[Saved data entries]
=== Begin Enclosure ===
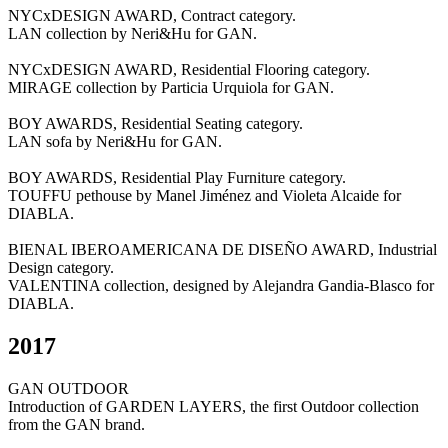
NYCxDESIGN AWARD, Contract category.
LAN collection by Neri&Hu for GAN.
NYCxDESIGN AWARD, Residential Flooring category.
MIRAGE collection by Particia Urquiola for GAN.
BOY AWARDS, Residential Seating category.
LAN sofa by Neri&Hu for GAN.
BOY AWARDS, Residential Play Furniture category.
TOUFFU pethouse by Manel Jiménez and Violeta Alcaide for
DIABLA.
BIENAL IBEROAMERICANA DE DISEÑO AWARD, Industrial
Design category.
VALENTINA collection, designed by Alejandra Gandia-Blasco for
DIABLA.
2017
GAN OUTDOOR
Introduction of GARDEN LAYERS, the first Outdoor collection
from the GAN brand.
=== End Enclosure ===
* _EXERCISE_
Each line above is to be copied exactly, and the pictures are to be dropped.

* _ANSWER TO THIS PROBLEM_
NYCxDESIGN AWARD, Contract category.
LAN collection by Neri&Hu for GAN.
NYCxDESIGN AWARD, Residential Flooring category.
MIRAGE collection by Particia Urquiola for GAN.
BOY AWARDS, Residential Seating category.
LAN sofa by Neri&Hu for GAN.
BOY AWARDS, Residential Play Furniture category.
TOUFFU pethouse by Manel Jiménez and Violeta Alcaide for
DIABLA.
BIENAL IBEROAMERICANA DE DISEÑO AWARD, Industrial
Design category.
VALENTINA collection, designed by Alejandra Gandia-Blasco for
DIABLA.
2017
GAN OUTDOOR
Introduction of GARDEN LAYERS, the first Outdoor collection
from the GAN brand.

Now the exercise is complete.